Have MTCP use a standard ELF linker script. (This project is ongoing; talk to me first)
Fix reports of fragility of checkpointing bash/etc. (The following were reported not working at one tiem.)

make check-dmtcpaware1 on 32-bit Ubuntu
Checkpoint matlab (mostly works now, but some details don't)
Add virtualization of pid's so that waitpid() works. This also fixes a case for TightVNC.
With --enable-debug _only_, the simple script: #!/bin/bash<newline>ls<newline>
will non-deterministically fail about 20% of the time. We may be unstable with *all* bash scripts. The script bash-bug seems to fail a lot of the time.
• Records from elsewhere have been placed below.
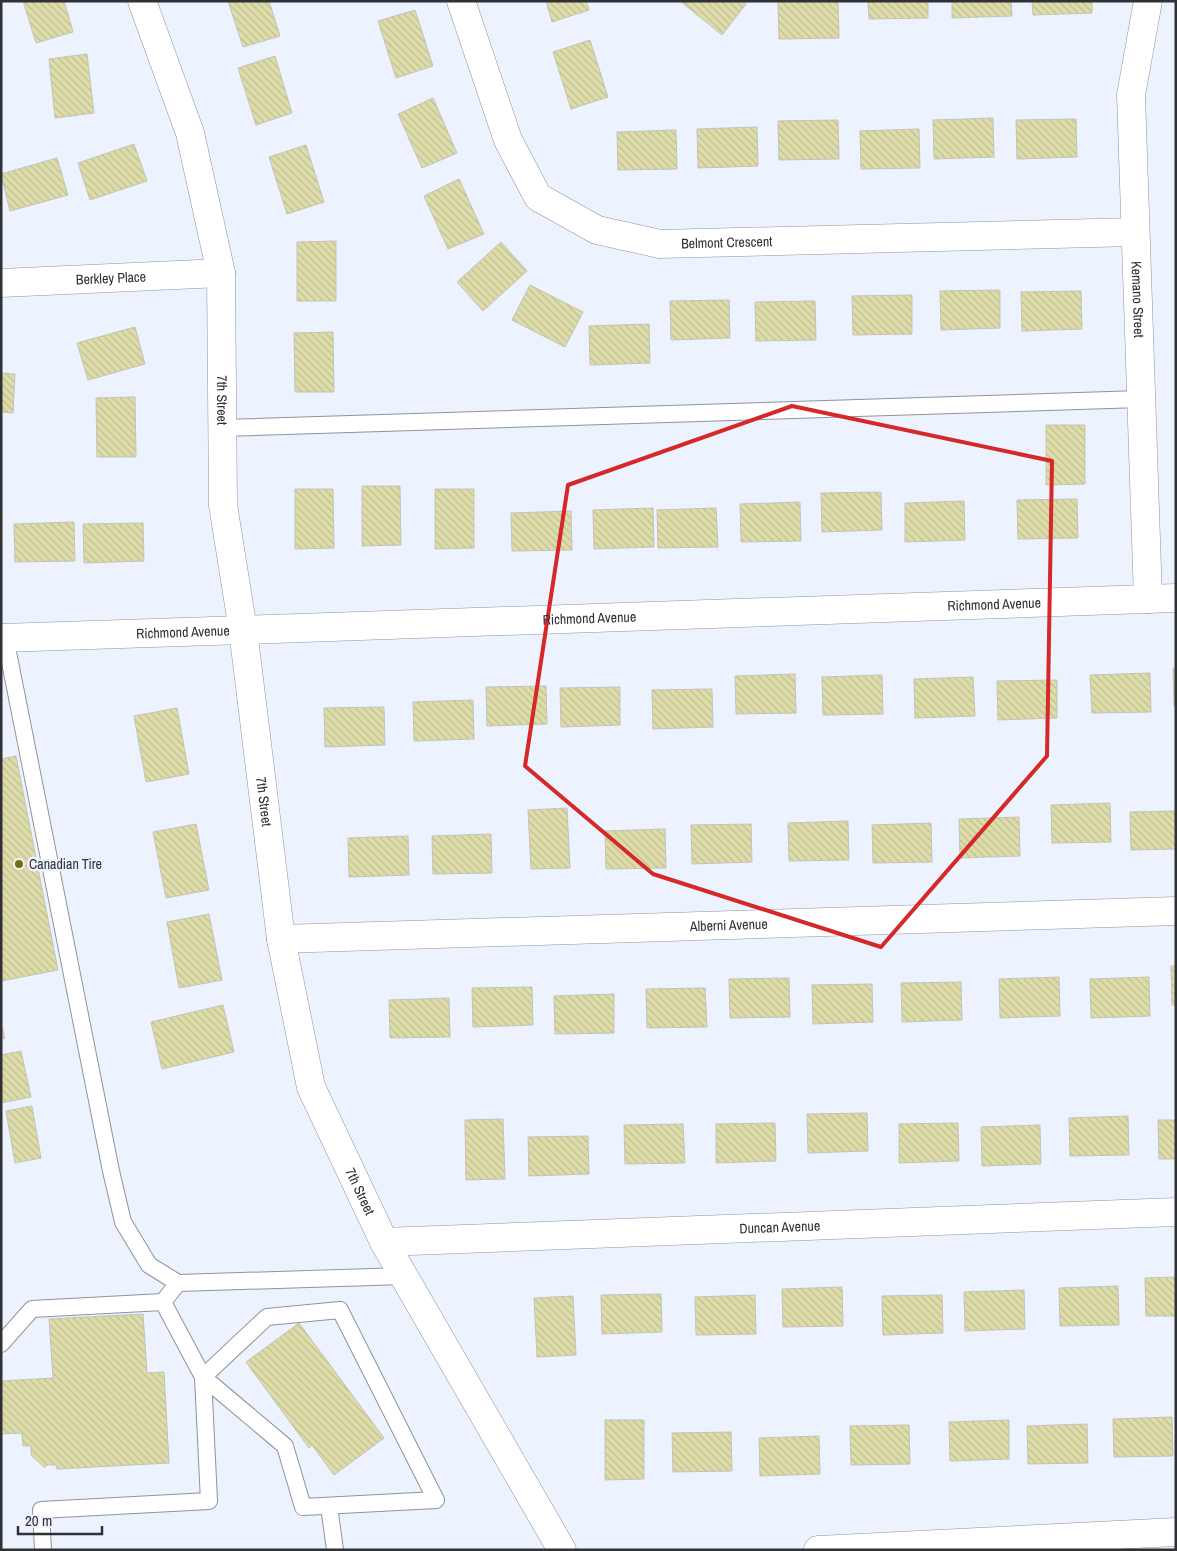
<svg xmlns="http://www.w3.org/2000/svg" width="1177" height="1551" font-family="'Archivo Narrow',sans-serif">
  <defs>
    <pattern id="building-back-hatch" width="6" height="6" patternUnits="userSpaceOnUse" patternTransform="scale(1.25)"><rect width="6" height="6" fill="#deddaa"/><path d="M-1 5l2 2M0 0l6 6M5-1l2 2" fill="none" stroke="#bfbe93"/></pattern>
  </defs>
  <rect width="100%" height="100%" fill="#edf3fe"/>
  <g fill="url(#building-back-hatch)" stroke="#c3c3b8">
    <path d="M23,1H64L73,32L36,43Z"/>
    <path d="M228,1H269L280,36L243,47Z"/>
    <path d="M546,1H586L589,10L552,22Z"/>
    <path d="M680,1H742L746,4L722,35Z"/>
    <path d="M778,1H838L839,38L779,39Z"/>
    <path d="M868,1H928V18L869,19Z"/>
    <path d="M952,1H1011L1012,16L952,18Z"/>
    <path d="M1032,1H1092V13L1033,15Z"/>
    <path d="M415,10L433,66L396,78L378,21Z"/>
    <path d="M590,40L608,97L571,109L553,52Z"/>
    <path d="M87,54L94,113L55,118L49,59Z"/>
    <path d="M275,56L292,113L256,125L238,68Z"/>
    <path d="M433,98L457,153L422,168L398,114Z"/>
    <path d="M993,118L994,157L934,159L933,120Z"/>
    <path d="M1076,119L1077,157L1017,159L1016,120Z"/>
    <path d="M838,120L839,159L779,160L778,121Z"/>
    <path d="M757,127L758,166L698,168L697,129Z"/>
    <path d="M919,129L920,168L861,169L860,131Z"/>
    <path d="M676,130L677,169L618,170L617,132Z"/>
    <path d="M134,144L147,181L90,200L78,163Z"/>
    <path d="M306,145L324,202L287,214L269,157Z"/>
    <path d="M57,158L68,195L10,211L1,174Z"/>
    <path d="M459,179L484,234L448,249L424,196Z"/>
    <path d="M336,241V301H297V242Z"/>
    <path d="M501,242L527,271L483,311L457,282Z"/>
    <path d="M530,285L583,312L565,347L512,320Z"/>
    <path d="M1000,290V328L941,330L940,291Z"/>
    <path d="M1081,291L1082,329L1022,331L1021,292Z"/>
    <path d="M912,295V334L853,335L852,296Z"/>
    <path d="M729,300L730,338L671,340L670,301Z"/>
    <path d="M815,301L816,340L756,341L755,302Z"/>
    <path d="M649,324L650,363L590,365L589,326Z"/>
    <path d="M135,327L145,364L88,380L77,343Z"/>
    <path d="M333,332L334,392H295L294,333Z"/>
    <path d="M1,373L15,374L13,413L1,412Z"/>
    <path d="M135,397L136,457H97L96,398Z"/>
    <path d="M1046,425H1085V484L1046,485Z"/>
    <path d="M362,486H400L401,545L362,546Z"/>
    <path d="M295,489H333L334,548L295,549Z"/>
    <path d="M435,489H474V548L435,549Z"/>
    <path d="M881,492L882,530L822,532L821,493Z"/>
    <path d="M1077,499L1078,538L1018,539L1017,500Z"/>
    <path d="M964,501L965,540L905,542V503Z"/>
    <path d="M800,502L801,541L741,542L740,504Z"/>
    <path d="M653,508L654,547L594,549L593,510Z"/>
    <path d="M716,508L718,547L658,548L657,510Z"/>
    <path d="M571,511L572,550L512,551L511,513Z"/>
    <path d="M74,522L75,561L15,562L14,524Z"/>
    <path d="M143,523L144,561L84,563L83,524Z"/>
    <path d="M1173,668H1176V706H1174Z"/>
    <path d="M1150,673L1151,712L1092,713L1090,675Z"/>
    <path d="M795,674L796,713L736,714L735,676Z"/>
    <path d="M882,675L883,714L823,715L822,677Z"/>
    <path d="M973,677L975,716L915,718L914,679Z"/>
    <path d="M1057,680V718L998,720L997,681Z"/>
    <path d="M546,686L547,724L487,726L486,687Z"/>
    <path d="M620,687V725L561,727L560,688Z"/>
    <path d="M712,689L713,727L653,729L652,690Z"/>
    <path d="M473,700L474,739L414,741L413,702Z"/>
    <path d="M384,707L385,745L325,747L324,708Z"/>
    <path d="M177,708L189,774L146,782L134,716Z"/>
    <path d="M16,756L58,970L1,981V759Z"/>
    <path d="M1110,803L1111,842L1052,843L1051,805Z"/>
    <path d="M567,808L570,868L531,869L528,810Z"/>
    <path d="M1176,811V849L1131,850L1130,812Z"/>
    <path d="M1019,817L1020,856L960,858L959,819Z"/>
    <path d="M848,821L849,860L789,861L788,823Z"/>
    <path d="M931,823L932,862L873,863L872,825Z"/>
    <path d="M196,824L209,890L166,898L153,832Z"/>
    <path d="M751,824L752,862L692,864L691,825Z"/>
    <path d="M665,829L666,868L606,869L605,831Z"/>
    <path d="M491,834L492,873L433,874L432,836Z"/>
    <path d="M408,836L409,875L349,877L348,838Z"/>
    <path d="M209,914L222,980L179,988L167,922Z"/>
    <path d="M1171,966H1176V1005H1172Z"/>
    <path d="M1059,977L1060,1016L1000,1018L999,979Z"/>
    <path d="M1149,977L1150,1016L1091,1018L1090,979Z"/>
    <path d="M789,978L790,1017L730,1018L729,979Z"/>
    <path d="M961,982L962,1020L902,1022L901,983Z"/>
    <path d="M872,984L873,1022L813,1024L812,985Z"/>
    <path d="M532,987L533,1025L473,1027L472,988Z"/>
    <path d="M705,988L707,1027L647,1028L646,989Z"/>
    <path d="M614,994V1033L555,1034L554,996Z"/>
    <path d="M449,998L450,1037L390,1038L389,1000Z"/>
    <path d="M223,1005L234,1052L162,1069L151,1022Z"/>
    <path d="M1,1023L5,1038L1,1039Z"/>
    <path d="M21,1051L31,1097L1,1103V1055Z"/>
    <path d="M32,1106L41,1158L15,1163L6,1111Z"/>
    <path d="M867,1113L868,1151L808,1153L807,1114Z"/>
    <path d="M1128,1116L1129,1155L1070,1156L1069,1118Z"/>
    <path d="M503,1119L505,1179L466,1180L465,1120Z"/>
    <path d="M1158,1120H1176V1159H1159Z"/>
    <path d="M775,1123L776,1161L716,1163V1124Z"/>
    <path d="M958,1123L959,1161L899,1163V1124Z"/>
    <path d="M683,1124L685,1163L625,1164L624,1125Z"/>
    <path d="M1040,1125L1041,1164L982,1166L981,1127Z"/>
    <path d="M588,1136L589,1174L529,1176L528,1137Z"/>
    <path d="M1176,1277V1316H1146L1145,1278Z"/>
    <path d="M1118,1286L1119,1325L1060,1326L1059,1288Z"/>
    <path d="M842,1287L843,1326L783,1327L782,1289Z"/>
    <path d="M1024,1290L1025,1329L965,1331L964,1292Z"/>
    <path d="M661,1294L662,1332L602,1334L601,1295Z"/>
    <path d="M755,1295L756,1334L696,1335L695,1297Z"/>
    <path d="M942,1295L943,1333L883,1335L882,1296Z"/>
    <path d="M573,1296L576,1355L537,1357L534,1298Z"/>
    <path d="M143,1314L147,1373L164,1372L169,1463L57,1469L56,1465H45V1468L31,1455V1446H23L22,1433L1,1434V1381L53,1378L49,1319Z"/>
    <path d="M299,1323L384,1438L334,1475L312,1445L309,1448L246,1362Z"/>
    <path d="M1172,1417L1173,1456L1114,1457L1113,1419Z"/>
    <path d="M605,1420H644V1479L605,1480Z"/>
    <path d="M1009,1420V1459L950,1461L949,1422Z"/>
    <path d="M1087,1424L1088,1463L1028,1464L1027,1426Z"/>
    <path d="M909,1425L910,1464L851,1465L850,1426Z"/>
    <path d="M731,1432L732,1471L673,1472L672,1433Z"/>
    <path d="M819,1436L820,1474L760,1476L759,1438Z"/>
  </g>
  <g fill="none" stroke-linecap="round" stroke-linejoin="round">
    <g stroke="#8e939d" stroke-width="18">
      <g id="lane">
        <path d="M222,428L1141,399"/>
        <path d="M5,637L111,1171L123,1222L149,1265L178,1283L404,1276"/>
        <path d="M340,1310L436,1500L303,1507L285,1446L203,1377L267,1317Z"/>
        <path d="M1,1344L32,1309L163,1302"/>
        <path d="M329,1506L335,1550"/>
        <path d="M43,1550L41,1510L209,1501L203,1377L163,1302L178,1283"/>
      </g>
    </g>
    <g stroke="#8e939d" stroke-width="29">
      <g id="street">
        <path id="s1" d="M142,1L190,133L221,273L223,505L243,630L1176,598"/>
        <path id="s2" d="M461,1L508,140L538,197L597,230L660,244L1135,232"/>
        <path id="s3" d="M1148,1L1131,95L1148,599"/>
        <path id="s4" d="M1,283L221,273"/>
        <path id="s5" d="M281,939L1176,911"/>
        <path id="s6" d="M384,1242L1176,1212"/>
        <path d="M818,1550L1176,1532"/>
      </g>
    </g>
    <g stroke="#8e939d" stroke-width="29">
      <g id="secondary">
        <path id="s7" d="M1,638L243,630L281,939L311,1087L384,1242L562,1550"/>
      </g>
    </g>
    <use href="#lane" stroke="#fff" stroke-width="16"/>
    <use href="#street" stroke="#fff" stroke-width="28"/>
    <use href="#secondary" stroke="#fff" stroke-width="28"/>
  </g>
  <path fill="none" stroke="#d62828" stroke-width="4" stroke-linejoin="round" d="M792,406L1052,461L1047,756L881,947L653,874L525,766L568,485Z"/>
  <circle fill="#737011" stroke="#edf3fe" stroke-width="2" cx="19" cy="864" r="5"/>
  <g text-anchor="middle" stroke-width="5" stroke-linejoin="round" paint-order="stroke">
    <g font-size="14" fill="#2f3135" stroke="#edf3fe">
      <text dy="5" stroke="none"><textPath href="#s2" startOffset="410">Belmont Crescent</textPath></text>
      <text dy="5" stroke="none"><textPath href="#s4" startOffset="110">Berkley Place</textPath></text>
      <text dy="5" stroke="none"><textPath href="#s3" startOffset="300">Kemano Street</textPath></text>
      <text dy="5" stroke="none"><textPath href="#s1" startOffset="411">7th Street</textPath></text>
      <text dy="5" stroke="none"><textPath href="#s1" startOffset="1394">Richmond Avenue</textPath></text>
      <text dy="5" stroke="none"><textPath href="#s1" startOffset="989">Richmond Avenue</textPath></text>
      <text dy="5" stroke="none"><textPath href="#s7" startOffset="182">Richmond Avenue</textPath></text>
      <text dy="5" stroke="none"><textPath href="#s7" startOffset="415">7th Street</textPath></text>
      <text dy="5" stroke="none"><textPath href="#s5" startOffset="448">Alberni Avenue</textPath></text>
      <text dy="5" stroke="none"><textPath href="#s7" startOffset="820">7th Street</textPath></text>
      <text dy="5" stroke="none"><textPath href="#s6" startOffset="396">Duncan Avenue</textPath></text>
    </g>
    <g font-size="14" fill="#2f3135" stroke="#edf3fe" text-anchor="start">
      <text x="29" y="869">Canadian Tire</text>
    </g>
  </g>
  <rect width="1177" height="1551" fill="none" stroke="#2f3135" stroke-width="5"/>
  <path d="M18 1526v8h84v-8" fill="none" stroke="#2f3135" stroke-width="2.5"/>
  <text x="25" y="1526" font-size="15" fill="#2f3135" stroke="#edf3fe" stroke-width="4" paint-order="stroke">20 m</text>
</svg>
If it fails due to lack of disk space or lack of disk quota, this reason ("insufficient disk space or quota") should be reported to the user.
Modify test/autotest.py so that it will accept commends from standard input to pass to a.out (process being checkpointed) before checkpoint or before restart. For example, bash may successfully restart and then fail if given "ls" command, since that exercises code that creates a child process.
Checkpointing of file locks should also be handled
There are other things to virtualize besides pid's (e.g. uid's (see "setuid" and "seteuid"), etc.) However, this does not seem urgent for current use cases.

Hijack/Attach to already running process and checkpoint (There is a question here about how to follow socket connections, if that process is already talking to other processes.)
Thread race condition detector: A traditional race condition eventually causes a crash. But since it's a race condition, it doesn't always crash at that location. Experiment with different checkpoints, until you find a checkpoint location for which the process always crashes upon restart. Then modify MTCP to only allow a subset of the threads to resume, and keep the other threads suspended. By trial and error, discover which two threads have a race condition.
Memory leak detector: If a memory leak occurs later in the program, valgrind runs too slowly to easily find it. So, use a malloc debugger or your own memory/free interceptor. This defines regions created through malloc. Late in the program, it will be easy to find a region of memory that is a memory leak (that no one ever touches again). Using checkpoint/restart tricks, find the last time that anyone touched that memory segment. Report that line of code using a standard tool to convert between a line of assembly language and the source code line. To guarantee that no one ever uses that memory again, remove read-write protection from that region of memory and add a segfault handler to trap any accesses. Then automate the many checkpoint-restart to automatically find where the memory segment was last touched.
Portable Linux Apps: DMTCP checkpoint images include any libraries that have been loaded. If the environment variable LD_BIND_NOW is set (set to anything), then the loader will preload every library that it will need. This should enable one to copy a checkpoint image from Debian Linux to OpenSuse Linux to RedHat Linux to Ubuntu Linux to (etc.). Does this work? If not, what's needed to make it work?
Incremental Checkpoint: DMTCP may want to keep multiple checkpoint images, so that it can return to any of several execution points in the past. This would normally require a lot of disk space. How does one efficiently store a diff between checkpoints. (This may be a somewhat easier project, for those who are looking for that. With other projects, one will often find that at the end of the semester, one has to report that some parts are still not working, and why. This project offers the opportunity of finishing most of the project, if there are no surprises.)